TASK DESCRIPTION:
Reprint all of the data below exactly as shown and skip every image.

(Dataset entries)
#####

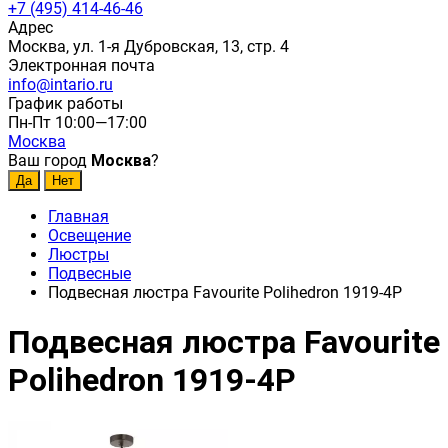
+7 (495) 414-46-46
Адрес
Москва, ул. 1-я Дубровская, 13, стр. 4
Электронная почта
info@intario.ru
График работы
Пн-Пт 10:00—17:00
Москва
Ваш город
Москва
?
Главная
Освещение
Люстры
Подвесные
Подвесная люстра Favourite Polihedron 1919-4P
Подвесная люстра Favourite
Polihedron 1919-4P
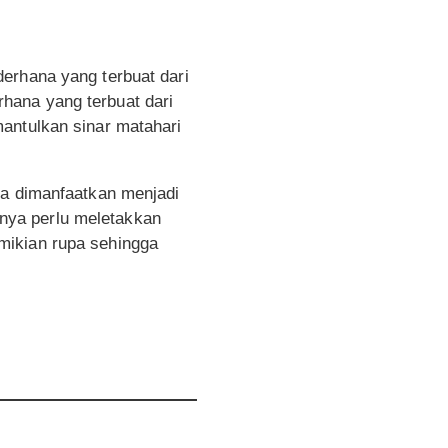
erhana yang terbuat dari
hana yang terbuat dari
antulkan sinar matahari
sa dimanfaatkan menjadi
nya perlu meletakkan
mikian rupa sehingga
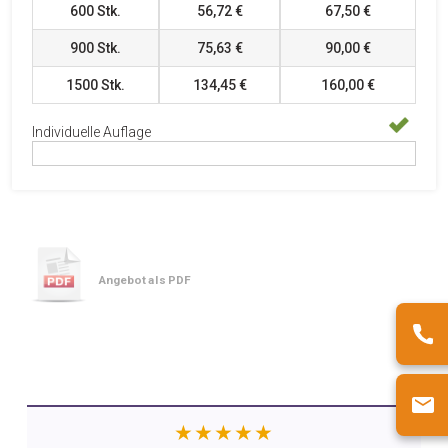
600
Stk.
56,72 €
67,50 €
900
Stk.
75,63 €
90,00 €
1500
Stk.
134,45 €
160,00 €
Individuelle Auflage
Angebot als PDF
★★★★★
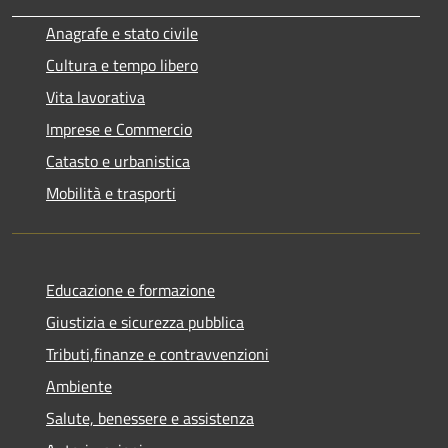
Anagrafe e stato civile
Cultura e tempo libero
Vita lavorativa
Imprese e Commercio
Catasto e urbanistica
Mobilità e trasporti
Educazione e formazione
Giustizia e sicurezza pubblica
Tributi,finanze e contravvenzioni
Ambiente
Salute, benessere e assistenza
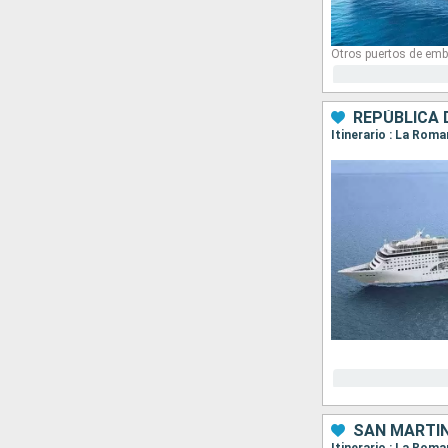
Otros puertos de emb
REPÚBLICA 
Itinerario : La Roma
SAN MARTÍN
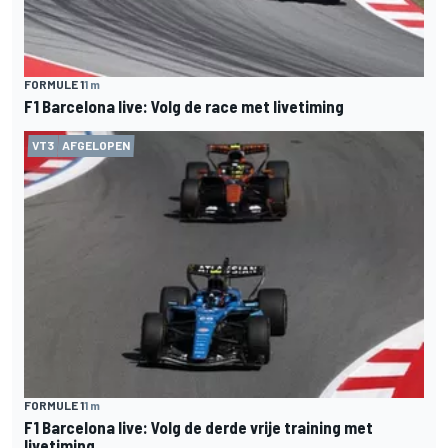
FORMULE 1
1 m
F1 Barcelona live: Volg de race met livetiming
VT3
AFGELOPEN
FORMULE 1
1 m
F1 Barcelona live: Volg de derde vrije training met
livetiming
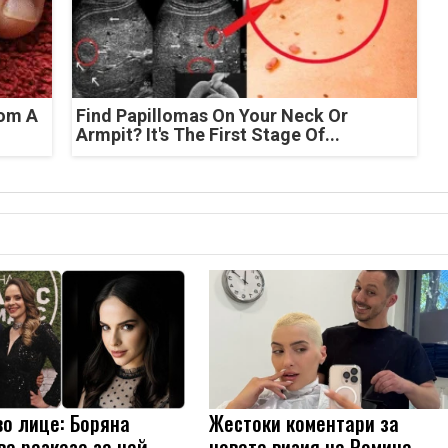
rom A
Find Papillomas On Your Neck Or
Armpit? It's The First Stage Of...
во лице: Боряна
Жестоки коментари за
ва разказа за най-
новата визия на Ромина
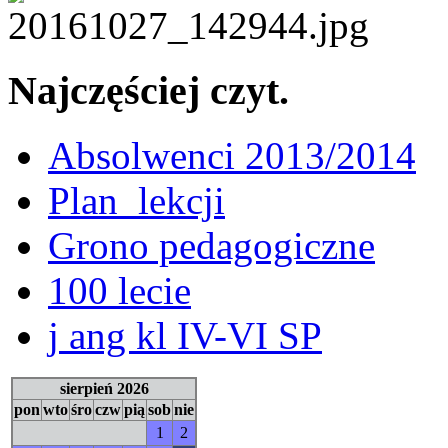
Najczęściej czyt.
Absolwenci 2013/2014
Plan_lekcji
Grono pedagogiczne
100 lecie
j ang kl IV-VI SP
sierpień 2026
pon
wto
śro
czw
pią
sob
nie
1
2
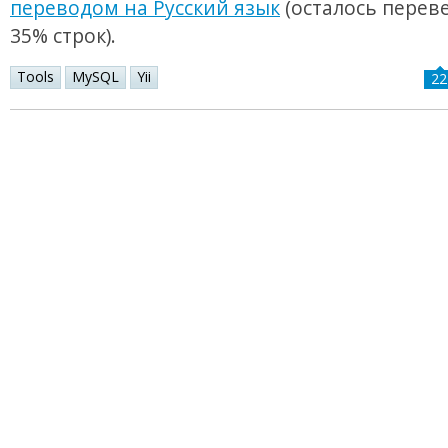
переводом на Русский язык
(осталось переве
35% строк).
Tools
MySQL
Yii
22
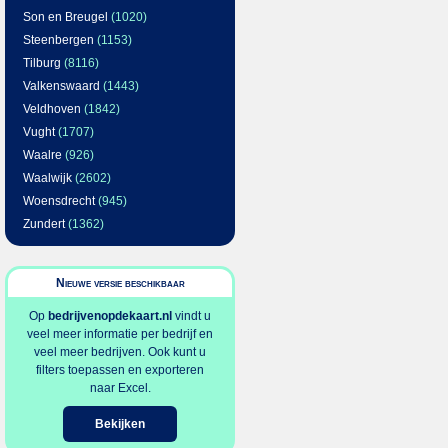
Son en Breugel
(1020)
Steenbergen
(1153)
Tilburg
(8116)
Valkenswaard
(1443)
Veldhoven
(1842)
Vught
(1707)
Waalre
(926)
Waalwijk
(2602)
Woensdrecht
(945)
Zundert
(1362)
Nieuwe versie beschikbaar
Op
bedrijvenopdekaart.nl
vindt u
veel meer informatie per bedrijf en
veel meer bedrijven. Ook kunt u
filters toepassen en exporteren
naar Excel.
Bekijken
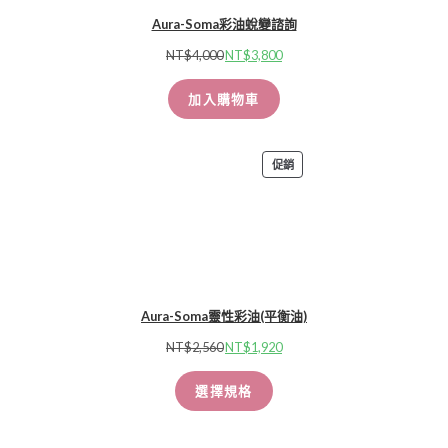
Aura-Soma彩油蛻變諮詢
NT$
4,000
NT$
3,800
加入購物車
促銷
Aura-Soma靈性彩油(平衡油)
NT$
2,560
NT$
1,920
選擇規格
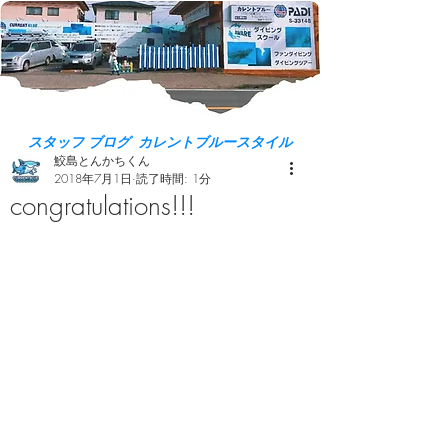
スタッフ ブログ カレントブルースタイル
鮫島とんかちくん
2018年7月1日
読了時間: 1分
congratulations!!!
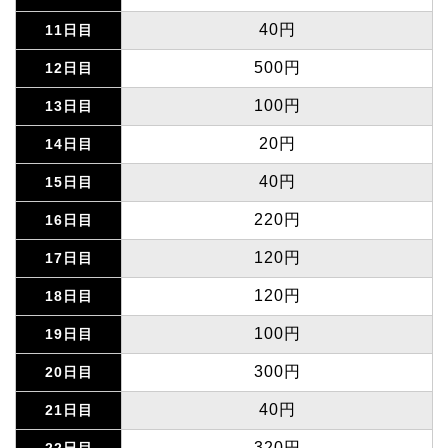
40円
11日目
500円
12日目
100円
13日目
20円
14日目
40円
15日目
220円
16日目
120円
17日目
120円
18日目
100円
19日目
300円
20日目
40円
21日目
320円
22日目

#####

REPLY TO THE TASK:
+7 (495) 414-46-46
Адрес
Москва, ул. 1-я Дубровская, 13, стр. 4
Электронная почта
info@intario.ru
График работы
Пн-Пт 10:00—17:00
Москва
Ваш город
Москва
?
Главная
Освещение
Люстры
Подвесные
Подвесная люстра Favourite Polihedron 1919-4P
Подвесная люстра Favourite
Polihedron 1919-4P
erhana yang terbuat dari
hana yang terbuat dari
antulkan sinar matahari
sa dimanfaatkan menjadi
nya perlu meletakkan
mikian rupa sehingga
600
Stk.
56,72 €
67,50 €
900
Stk.
75,63 €
90,00 €
1500
Stk.
134,45 €
160,00 €
Individuelle Auflage
Angebot als PDF
★★★★★
Anagrafe e stato civile
Cultura e tempo libero
Vita lavorativa
Imprese e Commercio
Catasto e urbanistica
Mobilità e trasporti
Educazione e formazione
Giustizia e sicurezza pubblica
Tributi,finanze e contravvenzioni
Ambiente
Salute, benessere e assistenza
Otros puertos de emb
REPÚBLICA 
Itinerario : La Roma
SAN MARTÍN
FORMULE 1
1 m
F1 Barcelona live: Volg de race met livetiming
VT3
AFGELOPEN
FORMULE 1
1 m
F1 Barcelona live: Volg de derde vrije training met
livetiming
rom A
Find Papillomas On Your Neck Or
Armpit? It's The First Stage Of...
во лице: Боряна
Жестоки коментари за
ва разказа за най-
новата визия на Ромина
Najczęściej czyt.
Absolwenci 2013/2014
Plan_lekcji
Grono pedagogiczne
100 lecie
j ang kl IV-VI SP
sierpień 2026
pon
wto
śro
czw
pią
sob
nie
1
2
переводом на Русский язык
(осталось переве
35% строк).
Tools
MySQL
Yii
22
Son en Breugel
(1020)
Steenbergen
(1153)
Tilburg
(8116)
Valkenswaard
(1443)
Veldhoven
(1842)
Vught
(1707)
Waalre
(926)
Waalwijk
(2602)
Woensdrecht
(945)
Zundert
(1362)
Nieuwe versie beschikbaar
Op
bedrijvenopdekaart.nl
vindt u
veel meer informatie per bedrijf en
veel meer bedrijven. Ook kunt u
filters toepassen en exporteren
naar Excel.
Bekijken
Aura-Soma彩油蛻變諮詢
NT$
4,000
NT$
3,800
加入購物車
促銷
Aura-Soma靈性彩油(平衡油)
NT$
2,560
NT$
1,920
選擇規格
スタッフ ブログ カレントブルースタイル
鮫島とんかちくん
2018年7月1日
読了時間: 1分
congratulations!!!
40円
11日目
500円
12日目
100円
13日目
20円
14日目
40円
15日目
220円
16日目
120円
17日目
120円
18日目
100円
19日目
300円
20日目
40円
21日目
320円
22日目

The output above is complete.